Can you return, unchanged, the stretch of the material from its very first line through the line containing "genus: Atteva", with both of those lines included?
>> Start Information supplied
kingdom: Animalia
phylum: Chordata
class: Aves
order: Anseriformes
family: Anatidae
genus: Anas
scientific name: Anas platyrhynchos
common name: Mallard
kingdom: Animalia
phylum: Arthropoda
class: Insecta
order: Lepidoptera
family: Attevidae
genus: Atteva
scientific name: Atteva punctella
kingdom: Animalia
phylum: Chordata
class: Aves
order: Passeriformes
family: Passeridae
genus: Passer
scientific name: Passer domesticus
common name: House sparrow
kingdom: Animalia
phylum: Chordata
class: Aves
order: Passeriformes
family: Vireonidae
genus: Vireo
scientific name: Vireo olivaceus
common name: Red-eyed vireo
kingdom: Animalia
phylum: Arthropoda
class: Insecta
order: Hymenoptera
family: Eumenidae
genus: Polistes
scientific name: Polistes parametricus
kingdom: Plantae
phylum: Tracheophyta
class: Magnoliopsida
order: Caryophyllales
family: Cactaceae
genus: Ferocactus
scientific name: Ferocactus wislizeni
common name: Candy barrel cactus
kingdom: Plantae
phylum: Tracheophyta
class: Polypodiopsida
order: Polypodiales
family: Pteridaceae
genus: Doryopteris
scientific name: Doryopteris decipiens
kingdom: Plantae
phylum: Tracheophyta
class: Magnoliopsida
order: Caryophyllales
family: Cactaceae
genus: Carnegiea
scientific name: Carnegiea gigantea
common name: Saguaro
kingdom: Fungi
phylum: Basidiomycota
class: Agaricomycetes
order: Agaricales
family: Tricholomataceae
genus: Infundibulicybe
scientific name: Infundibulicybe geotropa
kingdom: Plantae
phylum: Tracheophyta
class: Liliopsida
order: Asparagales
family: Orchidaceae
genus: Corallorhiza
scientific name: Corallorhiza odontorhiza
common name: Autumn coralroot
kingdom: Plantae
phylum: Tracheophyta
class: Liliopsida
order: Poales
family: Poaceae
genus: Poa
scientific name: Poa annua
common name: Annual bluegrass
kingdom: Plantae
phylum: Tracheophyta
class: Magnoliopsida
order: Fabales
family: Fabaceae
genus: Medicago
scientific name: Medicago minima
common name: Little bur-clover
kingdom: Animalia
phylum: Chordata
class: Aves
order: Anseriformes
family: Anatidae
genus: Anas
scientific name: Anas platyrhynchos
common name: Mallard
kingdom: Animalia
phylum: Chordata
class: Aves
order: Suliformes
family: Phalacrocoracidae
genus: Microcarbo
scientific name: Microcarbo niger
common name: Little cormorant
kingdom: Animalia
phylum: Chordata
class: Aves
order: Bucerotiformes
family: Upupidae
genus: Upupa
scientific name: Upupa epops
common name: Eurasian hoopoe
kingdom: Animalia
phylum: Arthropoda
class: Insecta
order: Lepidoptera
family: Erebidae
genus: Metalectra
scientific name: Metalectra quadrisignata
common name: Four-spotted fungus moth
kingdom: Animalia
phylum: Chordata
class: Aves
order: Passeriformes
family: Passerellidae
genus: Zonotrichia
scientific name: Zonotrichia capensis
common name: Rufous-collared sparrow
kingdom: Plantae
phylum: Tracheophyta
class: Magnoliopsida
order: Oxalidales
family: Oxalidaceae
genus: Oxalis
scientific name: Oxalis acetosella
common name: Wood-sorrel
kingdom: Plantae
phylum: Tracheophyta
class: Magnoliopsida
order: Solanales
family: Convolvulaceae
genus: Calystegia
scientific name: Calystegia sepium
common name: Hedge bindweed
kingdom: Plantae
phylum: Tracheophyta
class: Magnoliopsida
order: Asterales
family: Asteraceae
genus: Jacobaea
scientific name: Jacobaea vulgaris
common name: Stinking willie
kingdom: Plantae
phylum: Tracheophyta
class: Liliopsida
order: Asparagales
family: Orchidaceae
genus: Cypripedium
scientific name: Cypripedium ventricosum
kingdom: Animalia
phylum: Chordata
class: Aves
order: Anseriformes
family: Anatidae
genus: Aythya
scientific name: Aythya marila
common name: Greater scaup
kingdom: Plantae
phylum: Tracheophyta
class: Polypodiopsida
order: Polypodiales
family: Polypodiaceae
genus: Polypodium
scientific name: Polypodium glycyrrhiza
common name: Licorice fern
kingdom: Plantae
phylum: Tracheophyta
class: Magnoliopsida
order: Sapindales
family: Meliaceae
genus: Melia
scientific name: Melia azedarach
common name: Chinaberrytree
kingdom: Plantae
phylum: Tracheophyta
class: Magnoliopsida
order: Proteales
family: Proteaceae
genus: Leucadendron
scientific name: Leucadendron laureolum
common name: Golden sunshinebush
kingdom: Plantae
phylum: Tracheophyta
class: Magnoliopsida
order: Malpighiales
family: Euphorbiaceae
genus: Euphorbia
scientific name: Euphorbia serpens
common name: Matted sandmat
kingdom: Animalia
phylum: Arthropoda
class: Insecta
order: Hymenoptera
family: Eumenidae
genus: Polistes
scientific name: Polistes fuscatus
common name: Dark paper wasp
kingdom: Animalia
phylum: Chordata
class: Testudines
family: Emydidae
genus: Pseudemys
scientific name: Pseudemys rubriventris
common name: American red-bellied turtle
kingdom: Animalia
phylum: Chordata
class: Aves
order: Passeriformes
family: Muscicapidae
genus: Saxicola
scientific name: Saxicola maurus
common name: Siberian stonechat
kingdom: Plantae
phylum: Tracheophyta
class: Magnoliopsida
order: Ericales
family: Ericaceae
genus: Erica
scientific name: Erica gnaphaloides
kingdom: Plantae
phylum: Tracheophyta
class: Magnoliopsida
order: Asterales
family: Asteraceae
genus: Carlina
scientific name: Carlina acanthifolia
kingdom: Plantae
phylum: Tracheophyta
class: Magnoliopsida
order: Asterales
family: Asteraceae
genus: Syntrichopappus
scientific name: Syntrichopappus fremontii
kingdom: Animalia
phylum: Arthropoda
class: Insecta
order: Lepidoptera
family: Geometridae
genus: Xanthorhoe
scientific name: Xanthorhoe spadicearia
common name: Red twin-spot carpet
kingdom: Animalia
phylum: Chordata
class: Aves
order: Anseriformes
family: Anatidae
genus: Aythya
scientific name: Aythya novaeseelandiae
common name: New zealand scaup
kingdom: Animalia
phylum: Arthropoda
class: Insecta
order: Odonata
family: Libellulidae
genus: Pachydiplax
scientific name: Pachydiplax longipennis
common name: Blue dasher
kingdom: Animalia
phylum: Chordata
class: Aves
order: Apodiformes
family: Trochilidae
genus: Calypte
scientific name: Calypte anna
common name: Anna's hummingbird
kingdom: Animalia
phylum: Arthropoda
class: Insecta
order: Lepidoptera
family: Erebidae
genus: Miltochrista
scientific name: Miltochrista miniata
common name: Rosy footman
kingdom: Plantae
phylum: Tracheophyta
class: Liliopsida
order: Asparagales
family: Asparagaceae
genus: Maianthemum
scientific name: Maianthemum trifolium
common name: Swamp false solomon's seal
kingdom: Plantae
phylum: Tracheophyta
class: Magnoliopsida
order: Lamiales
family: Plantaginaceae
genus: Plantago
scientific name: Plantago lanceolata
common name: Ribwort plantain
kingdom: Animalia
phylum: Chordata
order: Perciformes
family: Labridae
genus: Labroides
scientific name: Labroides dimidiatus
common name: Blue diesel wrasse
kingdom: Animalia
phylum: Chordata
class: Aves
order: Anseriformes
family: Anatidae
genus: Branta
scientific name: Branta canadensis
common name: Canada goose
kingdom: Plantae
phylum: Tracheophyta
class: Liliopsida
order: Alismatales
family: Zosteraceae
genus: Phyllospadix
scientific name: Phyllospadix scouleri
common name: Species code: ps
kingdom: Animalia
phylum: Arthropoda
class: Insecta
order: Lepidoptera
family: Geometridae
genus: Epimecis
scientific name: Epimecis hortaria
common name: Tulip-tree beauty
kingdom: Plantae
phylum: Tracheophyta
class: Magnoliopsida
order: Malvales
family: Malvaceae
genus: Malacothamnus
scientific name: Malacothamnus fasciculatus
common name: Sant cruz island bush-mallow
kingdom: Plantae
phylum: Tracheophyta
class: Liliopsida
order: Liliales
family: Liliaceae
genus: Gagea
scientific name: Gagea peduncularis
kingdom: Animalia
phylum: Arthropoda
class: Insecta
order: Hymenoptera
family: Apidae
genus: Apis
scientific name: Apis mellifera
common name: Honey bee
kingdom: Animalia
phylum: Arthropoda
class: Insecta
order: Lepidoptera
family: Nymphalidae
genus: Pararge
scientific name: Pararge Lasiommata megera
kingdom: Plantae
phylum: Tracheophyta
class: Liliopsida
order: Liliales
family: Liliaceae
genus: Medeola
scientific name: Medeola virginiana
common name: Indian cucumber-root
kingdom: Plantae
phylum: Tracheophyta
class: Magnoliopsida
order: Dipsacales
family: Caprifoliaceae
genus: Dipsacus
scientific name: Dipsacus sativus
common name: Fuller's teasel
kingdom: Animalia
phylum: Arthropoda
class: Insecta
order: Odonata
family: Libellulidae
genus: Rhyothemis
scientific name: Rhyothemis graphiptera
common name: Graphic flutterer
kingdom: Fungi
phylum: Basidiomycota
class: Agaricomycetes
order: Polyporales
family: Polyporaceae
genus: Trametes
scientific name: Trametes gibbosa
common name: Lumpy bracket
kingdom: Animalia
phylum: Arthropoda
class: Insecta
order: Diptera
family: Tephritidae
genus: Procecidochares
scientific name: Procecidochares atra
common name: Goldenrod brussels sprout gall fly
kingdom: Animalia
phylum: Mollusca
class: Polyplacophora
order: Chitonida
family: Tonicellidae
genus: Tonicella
>> End Information supplied
## Answer to the task:
kingdom: Animalia
phylum: Chordata
class: Aves
order: Anseriformes
family: Anatidae
genus: Anas
scientific name: Anas platyrhynchos
common name: Mallard
kingdom: Animalia
phylum: Arthropoda
class: Insecta
order: Lepidoptera
family: Attevidae
genus: Atteva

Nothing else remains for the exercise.